• **Text shown**

[Start of section]

Twin Peaks – The Return: Complete Hour by Hour Guide
NOTE TO READERS – These weekly posts are meant to recap what happened (SPOILERS AHEAD) and provide conversation starters for fans to comment and share theories. Do not read if you have not watched this week’s hour(s) yet.
HOUR SIX
“Diane?”
While Albert fulfilled the promise at the end of Hour Four and finally delivered us Diane (Laura Dern), it was the actress who played another Lynchian Diane, Naomi Watts as Janey E. Jones, who owned Hour Six, channeling the rage of the 99% and teaching some nefarious tough guys who were after Dougie a lesson about how to treat people and collect debt. Her diatribe was all at once heartfelt, clunky, tough-as-nails, and borderline funny (at one point I expected her to echo the words of George Costanza and explain to them, “We’re trying to live in a society!”), and it left the bad dudes shocked and muttering, “That was one tough dame.”
Weather it was the Neanderthal bookie thugs (who might make harassing phone calls or even break a leg or two…but wouldn’t kill a guy, right?), a psychopathic teenager with the last name Horne (who runs over a kid in the middle of the day!), a “magic man” drug kingpin (Balthazar Getty – last seen flirting from afar with our dear Shelly – a scene viewed as sweet in hour two, that in hindsight now hangs with a pall of sickening dread), or a miniature assassin who brutally murders a woman in her office in cold blood…Lynch and Frost are showing us that sickos not only lurk everywhere…but are now out of the shadows and in broad daylight. But for each deplorable in the basket…there were glimmers of decency…as seen in our dear Shelly, giggly Heidi, and a pie-loving teacher; in the officer who takes a dementia-riddled Dougie home; and in chain-smoking trailer-park Carl (Harry Dean Stanton) who comforts a grieving mother in the middle of the street while others look on with distant horror. It was both the distance and intimacy of that universal sense of horror that Lynch so awkwardly captured in tonally discordant ways this hour…capped off by the most haunting closing song yet at The Roadhouse and a soft yet hoarse velvety guitar playing chanteuse singing about wanting to forget…
Meanwhile, in this blatantly violent and misogynistic miasma, it was the ladies previously seen as the nagging, exasperated “ball and chain”, who, in ways both tragic (poor Candy Clark – whose soldier son committed suicide before she fell apart) and heroic (Naomi Watts – sticking up for those who have been trampled on for far too long), show us that the women are just barely holding this shit-hole world together.

[End of section]

• **Information**
[Start of section]

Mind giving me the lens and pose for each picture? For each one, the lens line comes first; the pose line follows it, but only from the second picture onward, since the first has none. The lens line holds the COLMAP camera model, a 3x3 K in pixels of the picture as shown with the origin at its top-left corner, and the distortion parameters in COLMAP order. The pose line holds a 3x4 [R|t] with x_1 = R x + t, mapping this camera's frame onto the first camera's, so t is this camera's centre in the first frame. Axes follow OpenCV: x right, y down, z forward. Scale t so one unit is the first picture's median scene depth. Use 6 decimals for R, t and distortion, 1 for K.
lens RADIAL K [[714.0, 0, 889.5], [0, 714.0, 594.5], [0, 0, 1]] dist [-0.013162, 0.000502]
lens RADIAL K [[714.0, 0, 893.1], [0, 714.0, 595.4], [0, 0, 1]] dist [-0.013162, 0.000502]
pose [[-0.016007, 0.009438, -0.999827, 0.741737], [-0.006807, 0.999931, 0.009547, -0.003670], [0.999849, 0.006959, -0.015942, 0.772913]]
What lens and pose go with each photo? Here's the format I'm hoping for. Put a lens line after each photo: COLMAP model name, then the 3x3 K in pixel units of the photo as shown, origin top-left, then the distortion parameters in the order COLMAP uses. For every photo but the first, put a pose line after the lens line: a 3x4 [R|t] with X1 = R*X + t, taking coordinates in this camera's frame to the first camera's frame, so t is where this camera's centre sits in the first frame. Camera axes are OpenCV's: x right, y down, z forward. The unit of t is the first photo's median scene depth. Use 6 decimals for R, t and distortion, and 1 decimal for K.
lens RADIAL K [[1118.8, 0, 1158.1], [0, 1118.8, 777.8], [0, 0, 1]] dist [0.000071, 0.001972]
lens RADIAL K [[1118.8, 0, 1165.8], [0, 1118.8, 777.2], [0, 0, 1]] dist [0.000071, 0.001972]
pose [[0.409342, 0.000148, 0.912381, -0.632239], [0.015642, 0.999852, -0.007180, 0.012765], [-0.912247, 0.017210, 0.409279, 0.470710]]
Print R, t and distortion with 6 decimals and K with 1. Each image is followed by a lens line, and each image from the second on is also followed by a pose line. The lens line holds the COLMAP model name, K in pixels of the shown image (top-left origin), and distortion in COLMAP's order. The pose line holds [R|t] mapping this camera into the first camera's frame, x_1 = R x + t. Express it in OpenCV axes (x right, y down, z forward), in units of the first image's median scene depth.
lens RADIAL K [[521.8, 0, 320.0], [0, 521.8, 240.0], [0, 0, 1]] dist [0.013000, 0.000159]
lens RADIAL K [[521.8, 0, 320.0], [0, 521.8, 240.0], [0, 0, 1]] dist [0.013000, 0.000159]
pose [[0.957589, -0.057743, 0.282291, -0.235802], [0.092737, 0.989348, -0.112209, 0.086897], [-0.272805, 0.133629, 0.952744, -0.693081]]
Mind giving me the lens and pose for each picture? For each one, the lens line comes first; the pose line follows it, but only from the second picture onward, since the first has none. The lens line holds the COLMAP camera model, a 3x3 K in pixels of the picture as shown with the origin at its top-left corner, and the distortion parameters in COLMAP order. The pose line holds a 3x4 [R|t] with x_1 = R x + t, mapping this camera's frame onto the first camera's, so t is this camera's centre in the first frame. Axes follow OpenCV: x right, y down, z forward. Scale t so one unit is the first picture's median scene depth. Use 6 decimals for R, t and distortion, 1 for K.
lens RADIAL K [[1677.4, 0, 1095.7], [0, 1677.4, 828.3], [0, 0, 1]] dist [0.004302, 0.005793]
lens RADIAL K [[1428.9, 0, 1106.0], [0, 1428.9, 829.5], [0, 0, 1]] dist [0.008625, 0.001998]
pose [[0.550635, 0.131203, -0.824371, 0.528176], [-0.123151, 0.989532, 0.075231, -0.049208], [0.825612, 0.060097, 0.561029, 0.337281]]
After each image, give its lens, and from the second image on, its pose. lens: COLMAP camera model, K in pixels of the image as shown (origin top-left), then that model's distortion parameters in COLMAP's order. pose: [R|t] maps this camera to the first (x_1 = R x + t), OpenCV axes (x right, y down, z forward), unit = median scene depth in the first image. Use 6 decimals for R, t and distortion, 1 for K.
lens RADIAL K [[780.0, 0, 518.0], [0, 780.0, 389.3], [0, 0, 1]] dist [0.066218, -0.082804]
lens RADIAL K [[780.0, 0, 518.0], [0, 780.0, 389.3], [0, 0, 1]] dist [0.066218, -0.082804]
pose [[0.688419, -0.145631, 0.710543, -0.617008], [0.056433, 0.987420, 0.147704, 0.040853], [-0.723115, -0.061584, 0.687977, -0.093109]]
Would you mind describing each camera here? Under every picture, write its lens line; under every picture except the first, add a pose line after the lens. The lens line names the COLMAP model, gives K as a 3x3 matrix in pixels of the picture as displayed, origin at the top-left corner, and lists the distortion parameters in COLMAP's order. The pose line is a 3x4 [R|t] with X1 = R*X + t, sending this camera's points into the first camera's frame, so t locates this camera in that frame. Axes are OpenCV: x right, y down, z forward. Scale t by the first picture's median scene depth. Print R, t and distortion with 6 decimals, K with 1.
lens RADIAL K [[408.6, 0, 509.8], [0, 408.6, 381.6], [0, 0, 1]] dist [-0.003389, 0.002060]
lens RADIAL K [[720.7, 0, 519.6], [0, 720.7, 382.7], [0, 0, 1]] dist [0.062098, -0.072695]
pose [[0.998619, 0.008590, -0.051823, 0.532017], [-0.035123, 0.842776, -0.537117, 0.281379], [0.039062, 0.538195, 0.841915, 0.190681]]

[End of section]

• **To do**
Reproduce word for word the part of the Twin Peaks recap between "Twin Peaks –" and "week’s hour(s) yet.", inclusive.

• **Task solution**
Twin Peaks – The Return: Complete Hour by Hour Guide
NOTE TO READERS – These weekly posts are meant to recap what happened (SPOILERS AHEAD) and provide conversation starters for fans to comment and share theories. Do not read if you have not watched this week’s hour(s) yet.